● **Exercise set**
A: Set down the passage on the James chairship from "Thomas James, 1990" up to and including "the department size.", word for word.
B: Give the full name of every faculty member who has a bulleted entry in the James chairship passage.

● **Excerpted passage**

◇ ◇ ◇ ◇

1995–2008: The James Chairship

James

Thomas James, 1990

Research adds computational biosciences; chemical biology; synthetic biology; design of small molecules ligands, proteins, and tissues

After Irwin Kuntz and Peter Kollman served as acting chairs of the department for 18 months (1993–1995), Thomas James became chair from 1995 to 2008. Computational biosciences, chemical biology and synthetic biology, and the design of small molecules, ligands, proteins, and even tissues were introduced, principally with new faculty members, including an expansion of the department size.

  • Jacobson

    With faculty turnover and success in computational sciences, Matt Jacobson joined us to push the computational frontiers, initially predicting protein-ligand interactions and computer-aided drug design.

  • Shoichet

    Brian Shoichet’s first work in the department pertaining to drug discovery entailed experimental work and several different computational approaches, including bioinformatics, highlighting the successes and failures of experimental and computational screening.

  • England

    Pamela England joined the department to apply her synthetic chemistry background in concert with electrophysiology and molecular biology to address problems in neurobiology pertaining to memory and addiction.

  • Wells

    After aiding Genentech’s scientific development and successfully launching and leading his own biotech start-up Sunesis, James Wells was recruited to develop the Small Molecule Discovery Center and to initiate his own academic research program emphasizing cell death and differentiation; Wells already had a long relationship with the department as an adjunct professor for many years.

  • Gross

    John Gross was recruited to study eukaryotic gene expression at the molecular level, with NMR being his primary, but not sole, tool; efforts to understand mRNA decapping details are well along, with structural biological aspects of HIV-1 initiated as well.

  • Fujimori

    Danica Galonić Fujimori joined the faculty to use her synthetic chemistry skills to develop novel chemical tools to elucidate the mechanisms of oxidative enzymes and carbohydrate-modifying enzymes of importance in human health, with an overall objective to uncover new therapeutic targets or diagnostic markers, and identify selective inhibitors.

During this 13-year period, the NSF finally began including the department in its list of chemistry departments, and we promptly became #1 for federal funding among all chemistry departments in the United States. The department has continued among the top-ranked.

◇ ◇ ◇ ◇

● **Data listing**
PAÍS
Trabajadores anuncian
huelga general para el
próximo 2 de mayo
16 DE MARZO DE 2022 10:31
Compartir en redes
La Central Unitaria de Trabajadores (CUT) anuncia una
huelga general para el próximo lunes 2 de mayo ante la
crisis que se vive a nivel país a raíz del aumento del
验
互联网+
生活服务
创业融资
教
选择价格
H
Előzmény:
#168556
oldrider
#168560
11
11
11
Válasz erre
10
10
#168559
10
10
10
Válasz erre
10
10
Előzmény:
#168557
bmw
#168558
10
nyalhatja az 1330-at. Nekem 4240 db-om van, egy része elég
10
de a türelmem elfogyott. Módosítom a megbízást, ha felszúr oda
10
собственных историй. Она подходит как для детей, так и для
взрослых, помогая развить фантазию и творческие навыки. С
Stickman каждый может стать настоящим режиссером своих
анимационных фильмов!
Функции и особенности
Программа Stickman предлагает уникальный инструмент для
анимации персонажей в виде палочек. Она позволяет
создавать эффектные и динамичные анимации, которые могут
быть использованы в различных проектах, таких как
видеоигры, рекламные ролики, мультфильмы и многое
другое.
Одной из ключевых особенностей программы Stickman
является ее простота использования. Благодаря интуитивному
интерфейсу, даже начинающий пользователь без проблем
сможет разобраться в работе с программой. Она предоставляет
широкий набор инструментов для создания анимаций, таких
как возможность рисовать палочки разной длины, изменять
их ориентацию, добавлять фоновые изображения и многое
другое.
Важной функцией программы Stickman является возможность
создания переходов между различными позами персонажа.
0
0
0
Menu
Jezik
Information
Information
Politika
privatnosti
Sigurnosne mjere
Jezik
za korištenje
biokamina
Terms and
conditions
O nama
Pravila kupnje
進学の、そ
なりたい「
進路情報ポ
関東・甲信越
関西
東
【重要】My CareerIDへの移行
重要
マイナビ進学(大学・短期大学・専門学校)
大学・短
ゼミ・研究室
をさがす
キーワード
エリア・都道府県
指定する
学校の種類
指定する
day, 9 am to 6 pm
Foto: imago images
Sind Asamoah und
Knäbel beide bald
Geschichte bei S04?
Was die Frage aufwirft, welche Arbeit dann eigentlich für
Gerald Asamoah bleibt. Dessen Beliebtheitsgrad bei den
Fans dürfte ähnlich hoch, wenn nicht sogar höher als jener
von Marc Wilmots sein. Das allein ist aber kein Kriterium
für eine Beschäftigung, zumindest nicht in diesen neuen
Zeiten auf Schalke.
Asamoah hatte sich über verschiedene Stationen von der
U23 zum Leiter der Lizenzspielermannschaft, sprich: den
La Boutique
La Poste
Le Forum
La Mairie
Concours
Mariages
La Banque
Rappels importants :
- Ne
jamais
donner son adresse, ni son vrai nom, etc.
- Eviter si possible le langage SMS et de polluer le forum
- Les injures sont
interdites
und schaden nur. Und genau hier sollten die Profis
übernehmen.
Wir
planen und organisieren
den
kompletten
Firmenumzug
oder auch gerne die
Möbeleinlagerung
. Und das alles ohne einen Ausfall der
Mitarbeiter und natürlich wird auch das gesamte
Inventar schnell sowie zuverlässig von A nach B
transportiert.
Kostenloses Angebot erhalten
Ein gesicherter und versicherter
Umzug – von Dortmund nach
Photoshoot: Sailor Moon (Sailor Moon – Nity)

◇ ◇ ◇ ◇

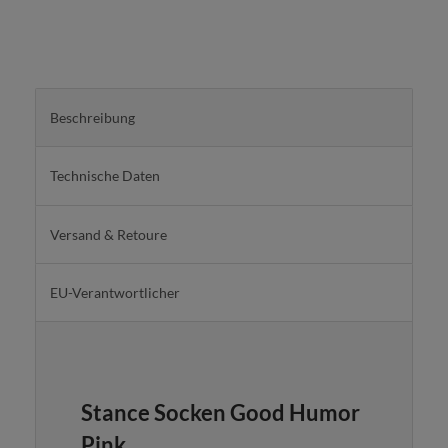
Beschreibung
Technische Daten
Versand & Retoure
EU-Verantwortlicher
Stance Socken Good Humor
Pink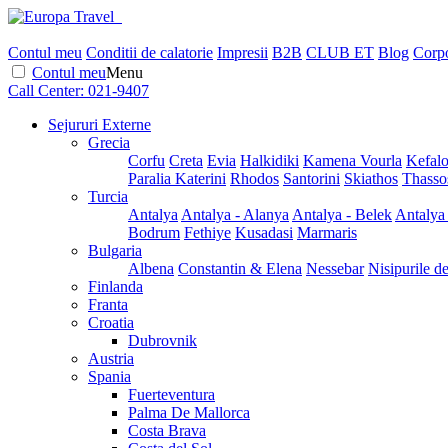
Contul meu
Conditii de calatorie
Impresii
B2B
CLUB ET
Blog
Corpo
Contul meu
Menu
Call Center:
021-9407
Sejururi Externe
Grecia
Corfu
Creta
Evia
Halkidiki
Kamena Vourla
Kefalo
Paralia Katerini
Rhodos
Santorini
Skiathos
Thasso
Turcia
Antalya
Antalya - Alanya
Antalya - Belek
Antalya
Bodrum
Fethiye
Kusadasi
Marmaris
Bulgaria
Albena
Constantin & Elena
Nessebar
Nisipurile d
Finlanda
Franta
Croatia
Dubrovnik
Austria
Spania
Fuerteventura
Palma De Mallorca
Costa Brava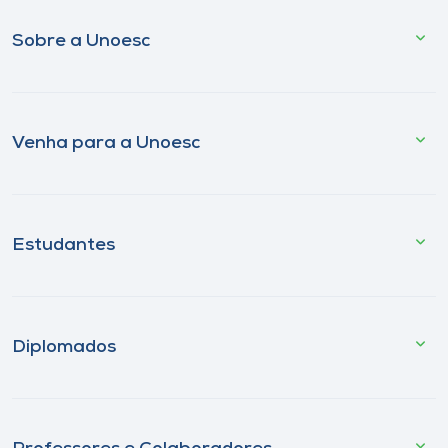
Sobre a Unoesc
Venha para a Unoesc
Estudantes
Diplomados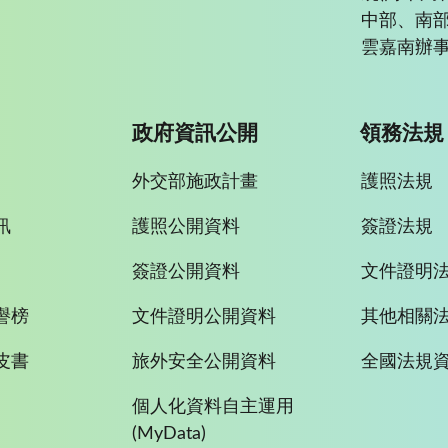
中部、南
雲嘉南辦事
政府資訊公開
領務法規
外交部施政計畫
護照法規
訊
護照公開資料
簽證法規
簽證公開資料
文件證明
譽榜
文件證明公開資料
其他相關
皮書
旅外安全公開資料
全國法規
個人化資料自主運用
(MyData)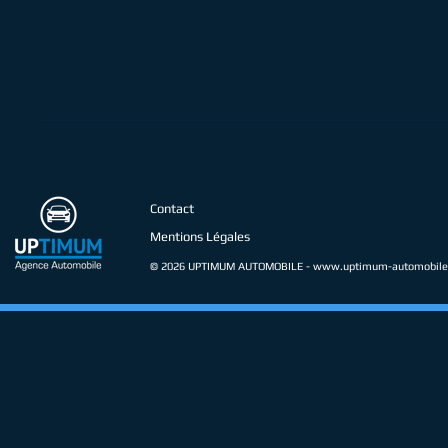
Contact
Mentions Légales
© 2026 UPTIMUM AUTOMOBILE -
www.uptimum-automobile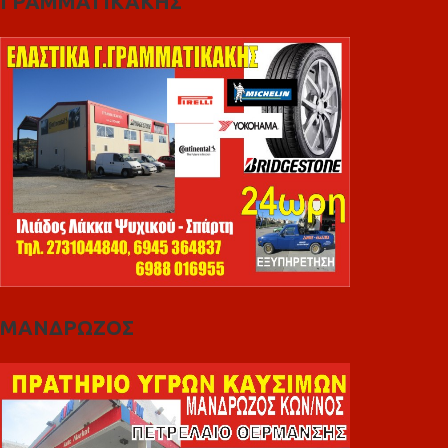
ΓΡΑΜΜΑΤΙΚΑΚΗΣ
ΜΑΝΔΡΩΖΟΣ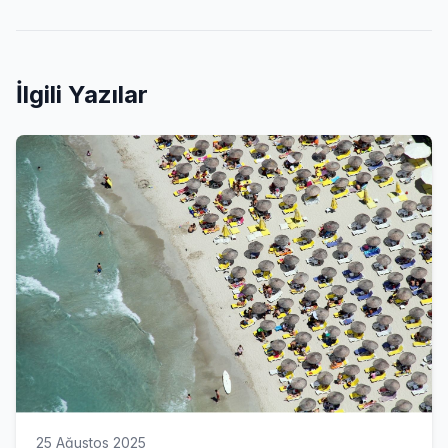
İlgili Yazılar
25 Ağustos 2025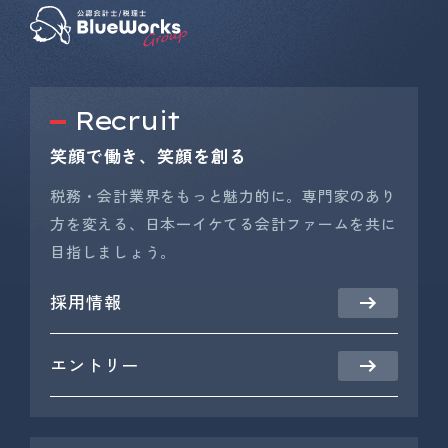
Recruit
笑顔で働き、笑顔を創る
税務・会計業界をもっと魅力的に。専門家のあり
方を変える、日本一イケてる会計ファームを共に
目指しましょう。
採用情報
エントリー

◇ ◇ ◇ ◇

● **Per-task answers**
A:
Thomas James, 1990

Research adds computational biosciences; chemical biology; synthetic biology; design of small molecules ligands, proteins, and tissues

After Irwin Kuntz and Peter Kollman served as acting chairs of the department for 18 months (1993–1995), Thomas James became chair from 1995 to 2008. Computational biosciences, chemical biology and synthetic biology, and the design of small molecules, ligands, proteins, and even tissues were introduced, principally with new faculty members, including an expansion of the department size.

B:
Matt Jacobson
Brian Shoichet
Pamela England
James Wells
John Gross
Danica Galonić Fujimori